In The Great Gatsby who tried to help George make arrangements for the funeral and who nearly forgets his 30th birthday but remembers it after the arrangements at the hotel?
This answer is arranged in the sequential order of the novel.
(a) The narrator of F. Scott Fitzgerald's The Great Gatsby, Nick Carraway, is the character who nearly forgets his 30th birthday, but suddenly recalls it at the hotel in New York.

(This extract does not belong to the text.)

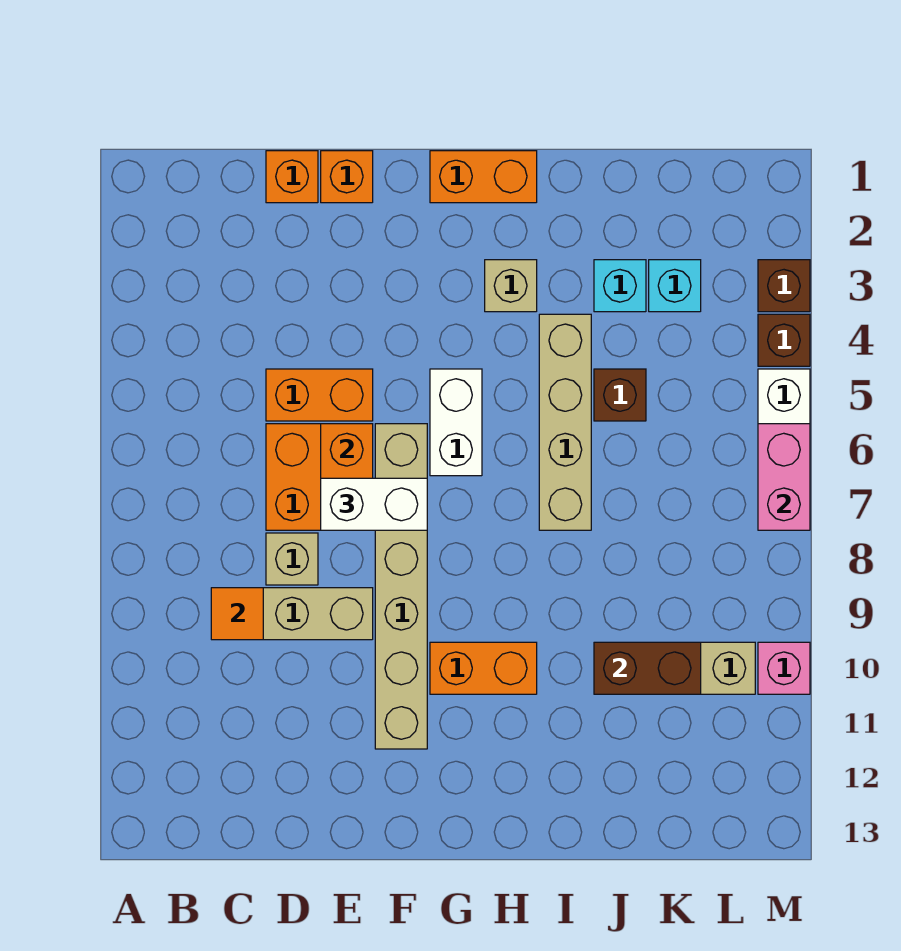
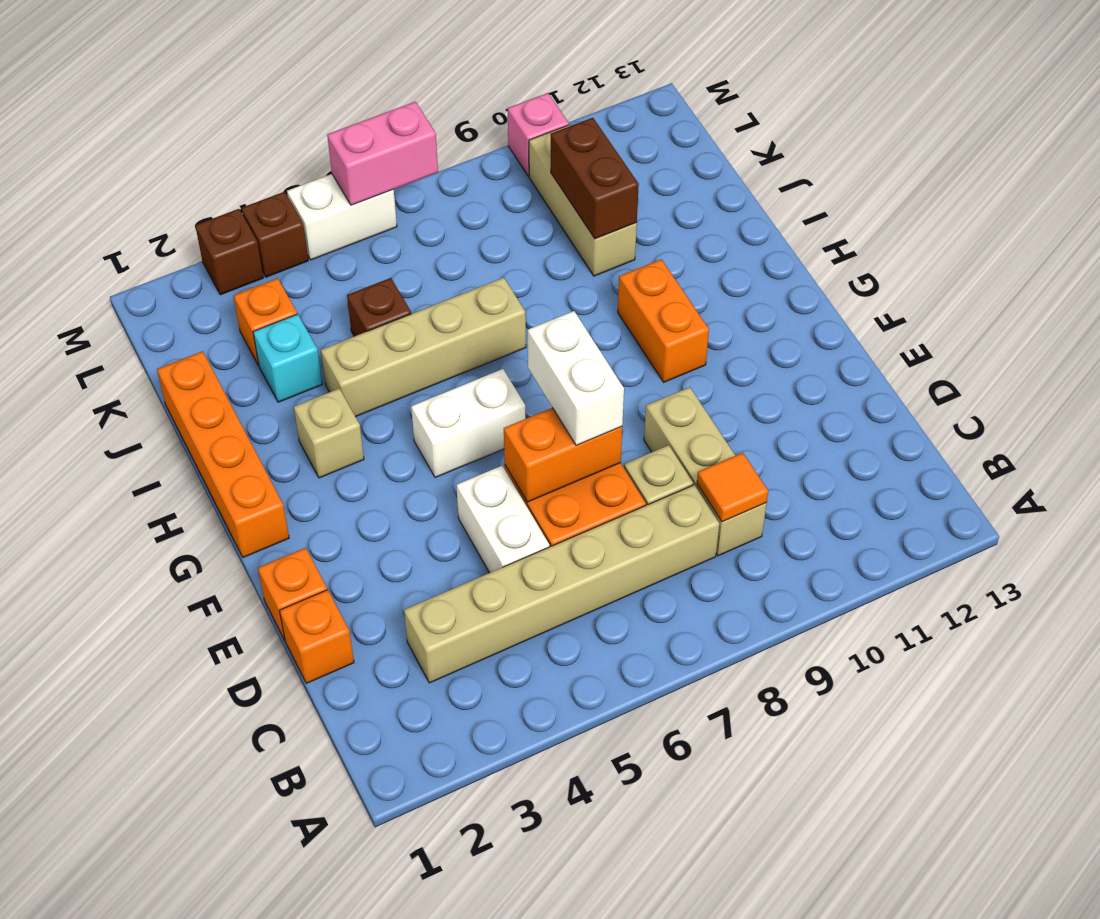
orange 1x2 brick [266,369,373,421] -> white 1x2 brick [457,466,549,573]
tan 1x6 brick [375,424,427,749] -> tan 1x6 brick moved to [404,485,719,683]
orange 1x2 brick [430,151,537,203] -> orange 1x4 brick [157,351,289,557]
cyan 1x1 brick [649,260,701,312] -> orange 1x1 brick [233,278,297,366]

(b) It is Michaelis, a young Greek man who runs a coffee shop next door to George Wilson's garage, who comforts Wilson and tries to help him with funeral arrangements.
Elaboration on answers:
(a) In Chapter Seven, Nick, Gatsby, Jordan Baker, Tom Buchanan and Daisy (who wonders "What'll we do with ourselves this afternoon? And the day after that, and the next thirty years?") decide to drive to New York City and try to cool off on an oppressively hot day. Not only is the day hot, but there is much tension in the air as Tom boasts of what he owns and Daisy's voice is "full of money." Gatsby decides to "play his hand" and he informs Tom that his wife does not love him. But Tom trumps Gatsby and conquers Daisy again:
Her frightened eyes told that whatever intentions, whatever courage she had had, were definitely gone.
In the midst of the heat and emotional tension and its aftermath, Tom passes the whisky and asks Nick if he wants any. When Nick does not respond, Tom asks again.
"No... I just remembered that today's my birthday."
I was thirty. Before me stretched the portentous menacing road of a new decade.
Nick realizes the frivolousness, selfishness, and amorality of those with whom he is seated.
(b) In Chapter Eight, it is interesting that the neighbor to George Wilson possesses the name Michaelis; like the archangel whose name he bears, the humble Michaelis assumes the role of messenger who informs the police that George Wilson has been "acting sort of crazy" on the next morning when Wilson has suddenly disappeared.
Perhaps, too, his name connects with allusions Fitzgerald has made with Gatsby as a myth-like character (the Roman Trimalchio in Chapter 7), signifying that the lives of these Americans have been false and artificial in their pursuit of their materialistic goals.